Monday, April 07, 2008

La flor de la edad

Por Francisco Mouat

Hay un personaje entrañablemente divertido en una de las novelas más graciosas de Vargas Llosa, La tía Julia y el escribidor: el boliviano Pedro Camacho. Autor de radioteatros floridos, solemnes y truculentos, Camacho tiene la costumbre de situar a los protagonistas de sus historias en lo que él llama la flor de la edad: los cincuenta años.

Nunca pude sacarme ese dato de la cabeza después de leer la novela. Todos sus personajes, absolutamente todos, estaban en la flor de la edad, la cincuentena, además de tener "frente ancha, nariz aguileña, mirada penetrante y rectitud y bondad en el espíritu".

¿Será cierta la afirmación de Camacho, de que los cincuenta años son la mejor edad de la vida? El asunto es particularmente ocioso, pero al menos sirve para reflexionar sobre el tiempo y sobre lo vivido. ¿Será que uno se acerca al medio siglo (¡medio siglo!) y empieza a ver con asombro que la mayoría de los demás son más jóvenes? ¿Será que el tiempo personal empieza a correr a velocidades extremas, y que de su paso comienza a quedar el sabor de lo inconcluso, de los caminos andados a medias, de las verdades relativas?
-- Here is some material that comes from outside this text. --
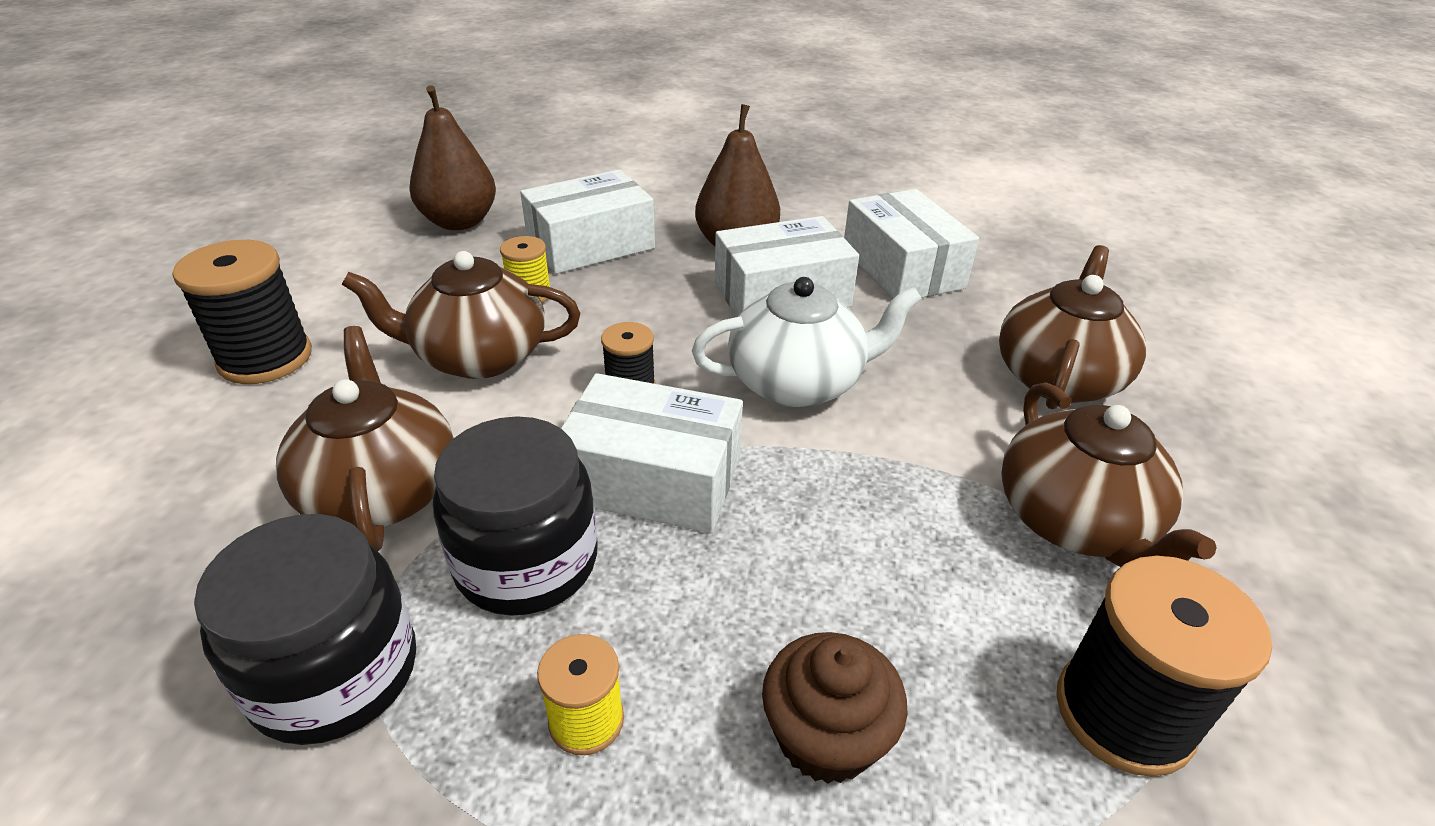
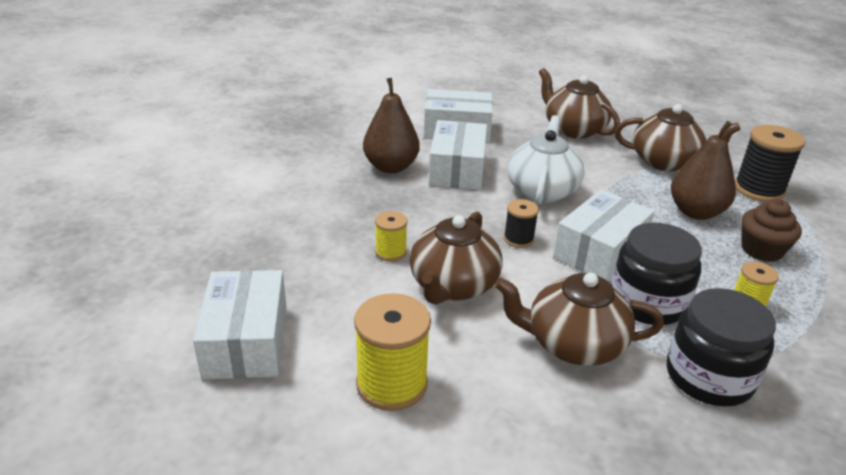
camera: 65 degrees left, 5 degrees down
(265, 358) = (391, 384): black spool -> yellow spool
(459, 222) = (253, 262): brown pear -> brown pear (696, 212)
(591, 244) = (343, 215): white box -> white box (246, 341)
En un libro de conversaciones con el cronista Josep Pla, el catalán asegura que la mejor edad para él se sitúa entre los treinta y cinco y los cuarenta, y que sería igual para el hombre y la mujer: cuando ya se ha superado la vena romántica de la juventud, de la que sólo cosechamos, según Pla, grandes disgustos. Esto lo dijo cuando él tenía como 65 años, y confesaba aún ser casto. Hablaba con el peso de su propia experiencia, y afirmaba que no haber conocido hasta entonces el amor le permitía aún tener una idea positiva de él.

A uno le gustaría creer que el mejor momento de su vida todavía no llega, y que no será, ciertamente, cuando esté a un paso de estirar la pata, por mucha sabiduría que haya intentado acumular. Camacho puede que tenga razón, y si es así debería estar preparándome ya para sacarle lustre a la cincuentena.
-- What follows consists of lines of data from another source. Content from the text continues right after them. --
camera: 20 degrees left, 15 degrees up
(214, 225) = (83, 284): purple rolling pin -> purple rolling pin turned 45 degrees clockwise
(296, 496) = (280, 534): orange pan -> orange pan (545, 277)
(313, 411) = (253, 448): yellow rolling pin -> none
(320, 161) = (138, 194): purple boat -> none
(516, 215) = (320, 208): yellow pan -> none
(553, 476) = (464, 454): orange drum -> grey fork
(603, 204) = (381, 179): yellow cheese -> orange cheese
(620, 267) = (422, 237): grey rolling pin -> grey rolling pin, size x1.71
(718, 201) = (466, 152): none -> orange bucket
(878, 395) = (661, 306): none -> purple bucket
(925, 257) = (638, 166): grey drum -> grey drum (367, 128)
Qué arbitrario es todo esto. Sí, ¿pero qué vida tomada de una en una no es también sino un cúmulo de arbitrariedades y verdades a medias, sujetas al azar, a las oportunidades dadas o negadas, al misterio de lo incomprensible por la razón?

La época en que somos jóvenes, coincido con Pla, es reconocidamente complicada, no sólo por la furia romántica; hay un cierto consenso entre los que ya transitamos la juventud de que, al menos emocionalmente, síquicamente, se trata de un período tormentoso, potente en lo físico pero casi siempre errático y lleno de angustias.

En una novela de Philip Roth, El profesor del deseo, el narrador pregunta, a propósito de la relación entre el placer y el deber: "¿No llega un momento en el camino de la vida en que acatamos el deber, damos la bienvenida al deber, como antes se la dábamos al placer, a la pasión, a la aventura; un momento en que el deber es un placer, y el placer deja de ser un deber?".

Es brava la pregunta. Si seguimos la lógica del personaje creado por Roth, los cincuenta años, la flor de la edad de la que habla Camacho sería un tiempo sin mayor brillo, de decadencia física, donde se impondrían los grises de lo obligatorio, de lo prudente, de lo que debemos hacer para salvar nuestra propia imagen de sujetos adultos, supuestamente maduros. Es complicado rendirse a esta evidencia. La vida es, vuelve a decirnos Josep Pla, una cosa tremenda, una cosa absolutamente tremenda en la cual, al final, bien vale una dosis de escepticismo para estabilizar un poco las cosas y hacer que los años duren más. Nunca sabremos con certeza cuál fue nuestro mejor momento. Eso podrán sospecharlo los demás. El tiempo avanza ahora a una velocidad supersónica, y yo me hago eco de Pla: me dejo acompañar por una cuota de escepticismo, no demasiado, el suficiente para sonreírle con timidez a lo que viene, a todo lo que está por pasar y aún no sucede.